Now, using public school-taught subtraction, instead that means the actual costs are almost 6 and a half mill over the original ’21-22 projection and over 14 mill more than the original ’22-23 projection.

So, instead of 8 and a half mill over two years, the vouchers would cost almost 30 mill. Now that’s starting to sound like real money, ain’t it?

One other thing: No one in the Senate read through the report to check the math on P. 55 before giving their initial OK to SB130? Tsk tsk.

“You really can’t expect a Zoom committee hearing to be as productive as one that is held in person … There just isn’t the time to pore through all of these issues.”

– Guv Sununu on the Legislature’s performance so far this session.

School of second thought

One other thing about that Josiah Bartlett Center school voucher analysis.

One of the most vocal, all-out cheerleaders for a voucher program in NH is nunuther than Andrew Cline, prez of the JBC.

Oh … and AC also just happens to be the chair of the NH Board of Ed.

And the Board of Ed’s job is “to provide leadership, support, and oversight of the state’s education system” according to its mission statement.

And that “leadership, support, and oversight” is given to the Dept. of Education.

Now, the commish of the Dept. of Ed. is Frank Edelblut, perhaps a bigger, more vocal, all-out cheerleader for school vouchers than AC.

So when the ed commish is doing his all-out-cheerleading and citing the JBC analysis as a trusted source for his info, it does kinda-sorta make you wonder.

The state they’re in

It’s been an interesting coupla weeks for observers of the Free Staters who populate certain regions of NH.

That’s because the feds have taken an interest in the financial goings-on in one of the hotbeds of Free Staterism, (unfortunate for most of the citizens there) Keene.

Earlier this month, the FBI raided the home of Ian Freeman, leader of the “Free Keene” movement and overall Free State provocateur.

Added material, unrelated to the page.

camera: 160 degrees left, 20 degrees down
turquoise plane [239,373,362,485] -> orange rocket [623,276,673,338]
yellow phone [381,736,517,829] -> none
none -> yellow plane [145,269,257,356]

The home is headquarters for IF’s Shire Free Church Monadnock, and IF, along with five other people, were arrested in connection with a Bitcoindollar exchange system.

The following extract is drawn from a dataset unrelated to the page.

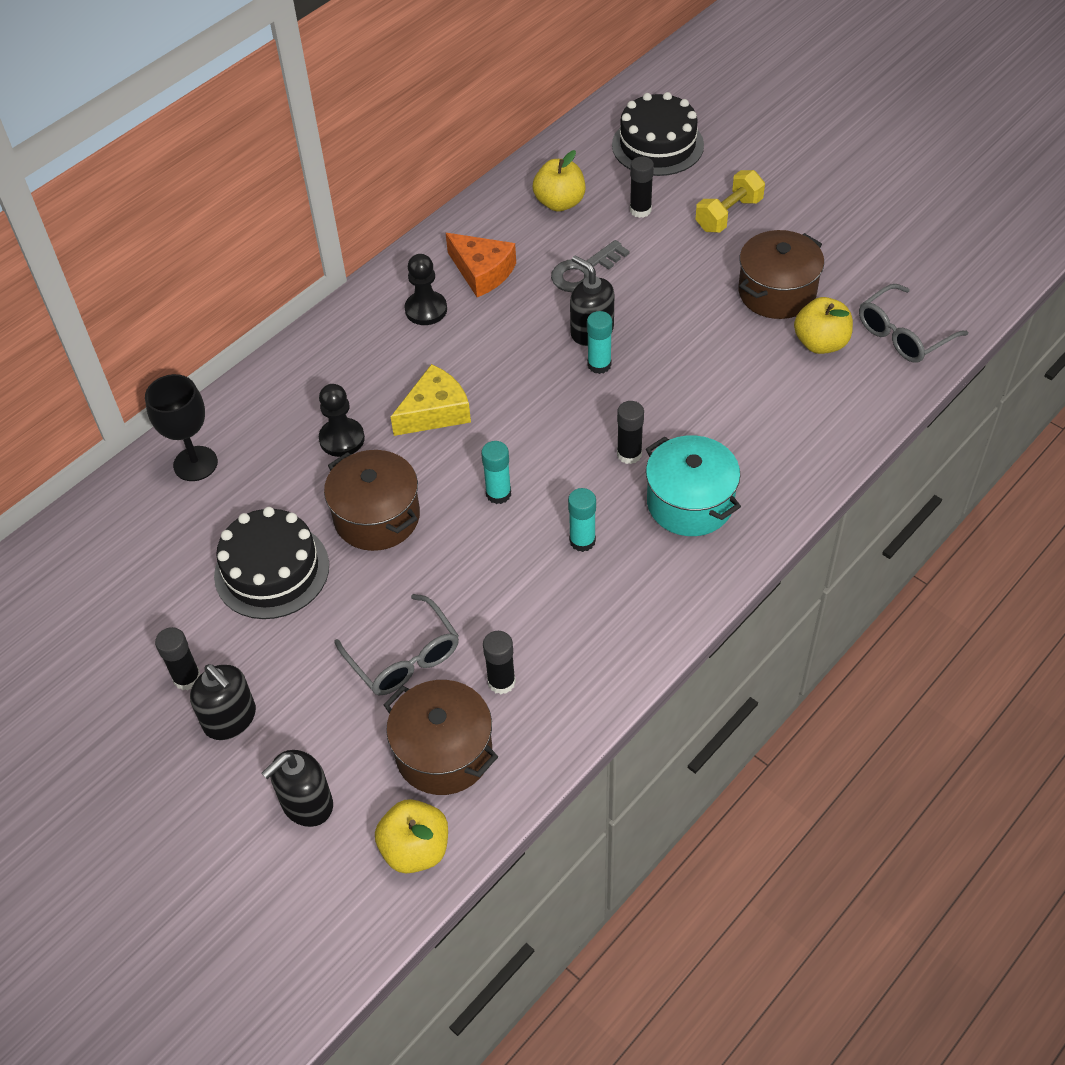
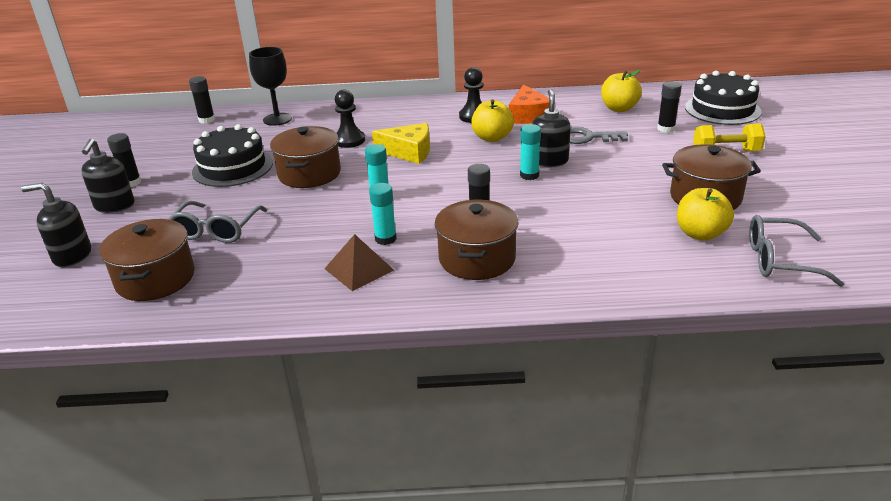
camera: 45 degrees right, 20 degrees down
yellow apple [375,799,448,873] -> yellow apple moved to [471,99,514,142]
black glue stick [483,631,516,694] -> black glue stick moved to [189,76,215,124]
turquoise pot [646,435,741,536] -> brown pot [435,200,519,280]
none -> brown pyramid [324,234,394,291]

The feds say the system involved a multimilliondollar money laundering scheme using Bitcoin ATMs and churches IF started.


Freeman: In FBI’s sights

Now, about those ATMs: First, they’re actually called cryptocurrency vending machines, or CVMS. There are three of them owned by Bitcoin Embassy NH, which is based in Keene and is owned by Shire Free Church Holdings LLC, according to Manchester Ink Link.

Bitcoin Embassy owned three of them, two in Keene and another at Murphy’s Taproom in Manch.

Just by coincidence, Murphy’s is owned by Keith Murphy, a GOP state rep from Bedford. Murphy’s investors include Dan (a former GOP state rep) and Carol McGuire (who’s still a GOP state rep). KM, DM and CM all settled in NH by way of the Free State Project back in the day.

MAKING THE ROUNDS

House Speaker Sherm. Packard’s argument for eliminating remote House committee meetings asap, via a NHPR interview: Asked about reps’ use of profanity and derogatory language in remote hearings, he said: “This kind of stuff never happened when we were meeting in person, and this all happened with these Zoom meetings.”

As for all the talk about the guv running for Maggie Hassan’s Senate seat: Where there’s smoke there’s fire.

Just for the record: The guv says if were a senator this go-round, he would have voted against the $1.9t Covid relief bill. But it would be “foolish” to follow Florida Sen. Rick Scott’s recommendation to GOP guvs to reject the dough and sent it back to the feds. Got that?

Sure, legislators have spent as much time kicking decisions down for the next session, or later. So of course the NH Supreme Court followed suit with then ConVal school funding case when it sent it back to a lower court to buy some time.